La justice prédictive, un outil intéressant pour la prise de décision
« Les plateformes de justice prédictive sont des outils intéressants pour tous les juristes qui sont confrontés à un volume de contentieux conséquent, notamment sur des problématiques commerciales ou sociales ». Le potentiel de cette solution d’analyse prédictive de l’aléa judiciaire est prometteur sur au moins deux aspects, d’une part la capacité offerte aux juristes de bénéficier d’une recherche analytique sur les conséquences financières de chaque problématique concernée, d’autre part et surtout, pouvoir anticiper et adapter au besoin la stratégie contentieuse et gagner en efficacité dans le processus d’aide à la décision du top-management.

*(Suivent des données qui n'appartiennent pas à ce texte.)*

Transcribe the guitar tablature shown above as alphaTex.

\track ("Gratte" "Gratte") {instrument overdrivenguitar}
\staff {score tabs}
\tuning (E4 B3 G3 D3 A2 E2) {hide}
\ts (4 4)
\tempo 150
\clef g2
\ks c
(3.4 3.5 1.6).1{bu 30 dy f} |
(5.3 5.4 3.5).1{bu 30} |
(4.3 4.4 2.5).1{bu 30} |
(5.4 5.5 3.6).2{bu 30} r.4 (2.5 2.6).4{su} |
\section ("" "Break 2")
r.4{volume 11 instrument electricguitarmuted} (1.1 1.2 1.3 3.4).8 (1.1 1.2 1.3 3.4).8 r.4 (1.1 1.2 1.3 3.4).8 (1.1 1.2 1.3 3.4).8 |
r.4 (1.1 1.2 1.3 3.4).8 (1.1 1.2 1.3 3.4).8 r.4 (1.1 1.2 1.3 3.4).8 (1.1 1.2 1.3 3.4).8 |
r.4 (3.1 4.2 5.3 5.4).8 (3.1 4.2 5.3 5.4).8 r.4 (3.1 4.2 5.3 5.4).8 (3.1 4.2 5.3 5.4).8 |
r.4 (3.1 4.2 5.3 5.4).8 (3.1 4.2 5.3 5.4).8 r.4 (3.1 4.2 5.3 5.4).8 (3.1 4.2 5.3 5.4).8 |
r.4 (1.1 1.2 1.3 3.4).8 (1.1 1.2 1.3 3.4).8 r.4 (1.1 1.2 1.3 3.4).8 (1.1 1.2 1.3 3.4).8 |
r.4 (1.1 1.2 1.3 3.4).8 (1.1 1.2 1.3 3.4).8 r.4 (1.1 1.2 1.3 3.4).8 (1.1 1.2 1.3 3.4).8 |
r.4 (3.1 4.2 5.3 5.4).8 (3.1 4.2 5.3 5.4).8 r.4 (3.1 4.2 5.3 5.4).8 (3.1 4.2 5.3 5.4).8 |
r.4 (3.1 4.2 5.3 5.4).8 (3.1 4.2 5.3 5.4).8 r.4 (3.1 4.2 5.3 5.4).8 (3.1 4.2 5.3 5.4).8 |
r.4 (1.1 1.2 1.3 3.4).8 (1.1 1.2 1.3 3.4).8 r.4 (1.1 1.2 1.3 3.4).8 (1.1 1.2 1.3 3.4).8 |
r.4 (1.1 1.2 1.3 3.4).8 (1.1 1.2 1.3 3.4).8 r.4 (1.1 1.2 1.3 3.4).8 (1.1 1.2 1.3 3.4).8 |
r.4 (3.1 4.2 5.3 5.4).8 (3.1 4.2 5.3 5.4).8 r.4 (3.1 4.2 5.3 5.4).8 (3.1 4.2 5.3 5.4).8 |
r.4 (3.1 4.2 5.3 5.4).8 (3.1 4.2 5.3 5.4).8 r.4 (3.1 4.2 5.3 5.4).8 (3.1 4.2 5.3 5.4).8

Le niveau de maturité de cette solution étant à ce jour à consolider, comme pour beaucoup d’autres legal startup, les avantages promis par la LegalTech (Case Law Analytics ou Predictice par exemple) sont à appréhender favorablement par les juristes et avocats concernés qui auront un véritable rôle de co-conception à jouer.
« La vision statique du droit est périmée, l’évolution technologique garantit l’objectif d’une sécurité juridique dynamique »
L’ordre des avocats doit-il garder la mainmise sur les legal startups ?
Le prochain bâtonnier de Paris, Marie-Aimée Peyron, envisage de garder le contrôle sur l’ensemble des legal startups. Certes, le bâtonnier de Paris n’est que le bâtonnier de Paris, mais il représente près de la moitié des avocats français, ses actions servent en général de modèle.
« S’intéresser aux legal startups, créer un incubateur, participer à des conférences sur la LegalTech, me semble traduire une volonté aussi louable que nécessaire. Si cette démarche s’inscrit en revanche dans une logique d’intégration contrainte au sein de l’ordre ou de certaines de ses règles spécifiques, cela risque de n’avoir que peu d’impact sur l’évolution du centre de gravité de la relation client qui tend vers toujours plus de sécurité juridique et de qualité du conseil, mais aussi toujours plus d’innovation et de rapidité ».